Bacterial infections are caused by decomposers that survive in living tissues. Airborne bacteria cause diphtheria, pertussis, tuberculosis, and meningitis. Airborne viruses cause influenza, measles, mumps, rubella, chickenpox, and the common cold. Hemorrhagic fevers caused by Ebola viruses are spread by direct contact with infected patients. Diseases transmitted by animal bites include bacterial plague, as the presumed cause of the Black Death, which killed 200 million people in the 14th century. Typhus spread by lice decimated populations of prisoners in concentration camps and refugees during the Second World War. Malaria, carried by mosquitos, massacres half a million people every year.
Contrary to the impression left by this list of infections, relatively few microbes are harmful and we depend on a lifelong cargo of single-celled organisms and viruses. The bacteria in our guts are essential for digesting the plant part of our diet and other bacteria and yeasts are normal occupants of healthy skin. The tightness of our relationship with microbes is illustrated by the finding that human DNA contains 100,000 fragments of genes that came from viruses.
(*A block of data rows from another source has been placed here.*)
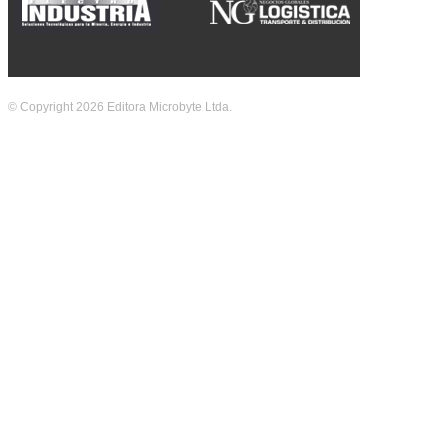
© Copyright 2026 Editora Microbyte Ltda.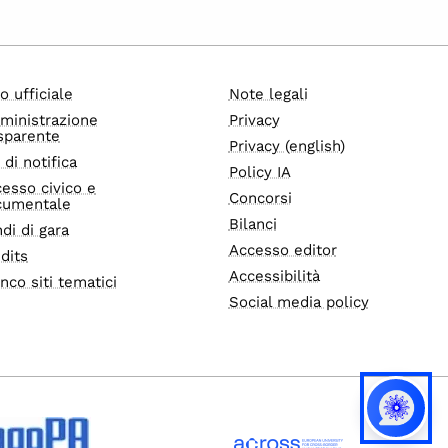
o ufficiale
Note legali
ministrazione
Privacy
sparente
Privacy (english)
i di notifica
Policy IA
esso civico e
Concorsi
cumentale
Bilanci
di di gara
Accesso editor
dits
Accessibilità
nco siti tematici
Social media policy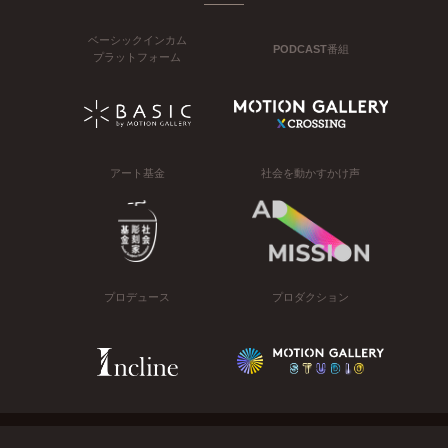
ベーシックインカム
PODCAST番組
プラットフォーム
アート基金
社会を動かすかけ声
プロデュース
プロダクション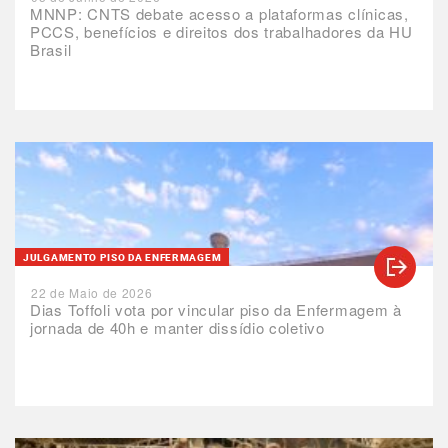
MNNP: CNTS debate acesso a plataformas clínicas,
PCCS, benefícios e direitos dos trabalhadores da HU
Brasil
JULGAMENTO PISO DA ENFERMAGEM
22 de Maio de 2026
Dias Toffoli vota por vincular piso da Enfermagem à
jornada de 40h e manter dissídio coletivo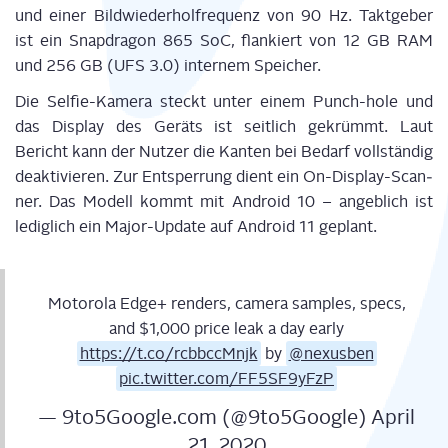
und einer Bild­wie­der­hol­fre­quenz von 90 Hz. Takt­ge­ber
ist ein Snapd­ra­gon 865 SoC, flan­kiert von 12 GB RAM
und 256 GB (UFS 3.0) inter­nem Speicher.
Die Sel­fie-Kame­ra steckt unter einem Punch-hole und
das Dis­play des Geräts ist seit­lich gekrümmt. Laut
Bericht kann der Nut­zer die Kan­ten bei Bedarf voll­stän­dig
deak­ti­vie­ren. Zur Ent­sper­rung dient ein On-Dis­play-Scan­
ner. Das Modell kommt mit Android 10 – angeb­lich ist
ledig­lich ein Major-Update auf Android 11 geplant.
Moto­ro­la Edge+ ren­ders, came­ra samples, specs,
and $1,000 pri­ce leak a day ear­ly
https://t.co/rcbbccMnjk
by
@nexusben
pic.twitter.com/FF5SF9yFzP
— 9to5Google.com (@9to5Google)
April
21, 2020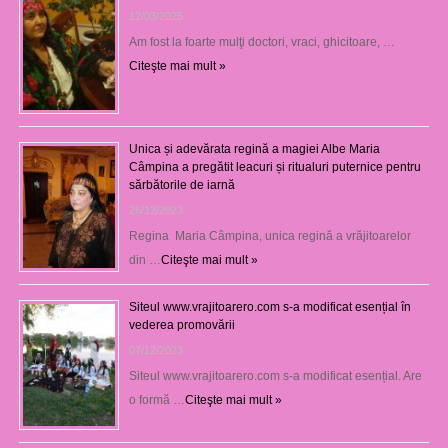
12/03/2025
Am fost la foarte mulţi doctori, vraci, ghicitoare, …
Citeşte mai mult »
Unica și adevărata regină a magiei Albe Maria
Câmpina a pregătit leacuri și ritualuri puternice pentru
sărbătorile de iarnă
26/12/2023
Regina Maria Câmpina, unica regină a vrăjitoarelor
din …
Citeşte mai mult »
Siteul www.vrajitoarero.com s-a modificat esențial în
vederea promovării
07/12/2023
Siteul www.vrajitoarero.com s-a modificat esențial. Are
o formă …
Citeşte mai mult »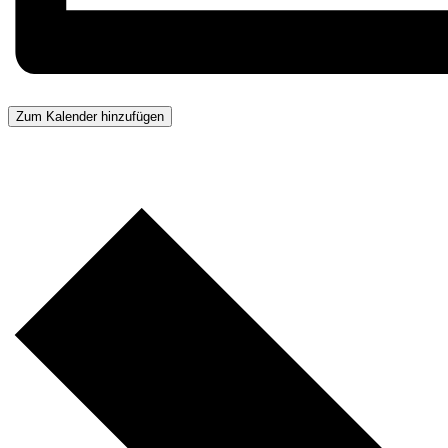
Zum Kalender hinzufügen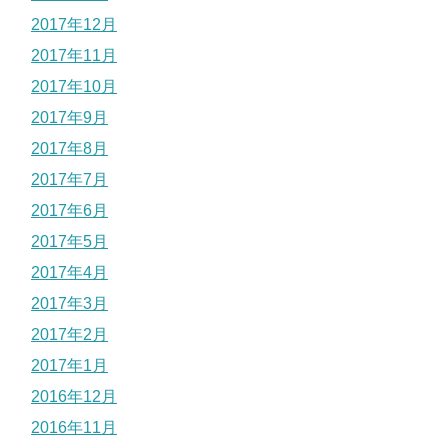
2017年12月
2017年11月
2017年10月
2017年9月
2017年8月
2017年7月
2017年6月
2017年5月
2017年4月
2017年3月
2017年2月
2017年1月
2016年12月
2016年11月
We are surprisingly microbial.

Missing the opportunity to learn something about microbiology is a mistake. The uninformed are likely to be left with a distorted view of biology in which they miscast themselves as the most important organisms. For example, “Sarah” is a significant manifestation of life from Sarah’s perspective, but her body is not the individual organism that she imagines, and nor, despite her talents, is she a major player in the ecology of the planet. Her interactions with microbes will include a healthy relationship with bacteria in her gut, bouts of influenza and other viral illnesses, and death in old age from an antibiotic-resistant infection. Sarah’s microbiology will continue after death with her decomposition by fungi. In happier times she will become an expert on Milton’s poetry, and delight students by reciting Lycidas through her tears, but she will never know a thing about microbiology. This is a pity. Learning about viruses that bloom in seawater and fungi that sustain rainforests would not have stopped her from falling in love with Milton.
Even brief consideration of microorganisms can be inspiring. A simple magnifying lens transforms the surface of rotting fruit into a hedgerow of glittering stalks topped with jet-black fungal spores. Microscopes take us deeper, to the slow revolution of the bright green globe of the alga Volvox as its beats its way through a drop of pond water. A greater number of microbes are quite dull things to look at and their appreciation requires greater imagination. Considering that our bodies are huge ecosystems supported by trillions of bacteria is a good place to start, and then we might realize that we fade from view against the grander galaxy of life on Earth. The science of microbiology is a marvel for our time.